→ TASK TO COMPLETE
Every entry below has to appear again in your reply, word for word, but no picture may.

* * * * * * *

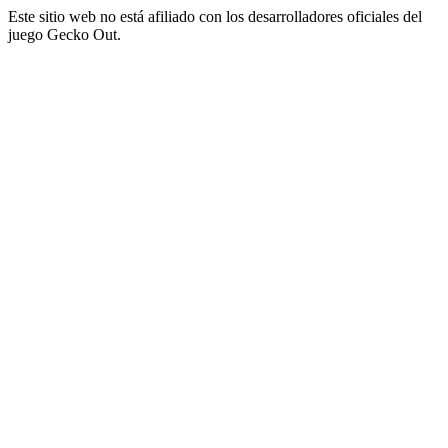
Este sitio web no está afiliado con los desarrolladores oficiales del
juego Gecko Out.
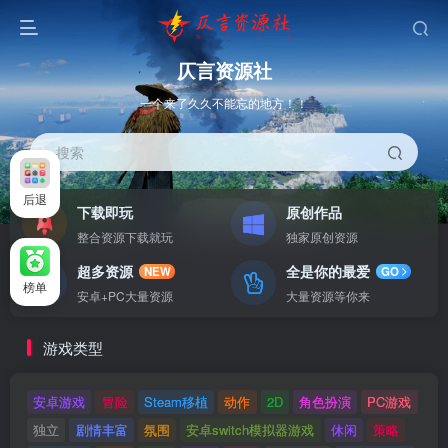
仄言资源社
一个来了久久不能忘的地方！！
搜索
后退
下载即玩
原创作品
整合资源下载就玩
独家原创资源
超多资源
全是你的最爱
NEW
GO
榜单
安卓+PC大量资源
大量资源等你来
游戏类型
安卓游戏
冒险
Steam移植
动作
2D
角色扮演
PC游戏
独立
剧情丰富
氛围
安卓switch模拟器游戏
休闲
策略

* * * * * * *

→ THE ANSWER
Este sitio web no está afiliado con los desarrolladores oficiales del
juego Gecko Out.
仄言资源社
一个来了久久不能忘的地方！！
搜索
后退
下载即玩
原创作品
整合资源下载就玩
独家原创资源
超多资源
全是你的最爱
NEW
GO
榜单
安卓+PC大量资源
大量资源等你来
游戏类型
安卓游戏
冒险
Steam移植
动作
2D
角色扮演
PC游戏
独立
剧情丰富
氛围
安卓switch模拟器游戏
休闲
策略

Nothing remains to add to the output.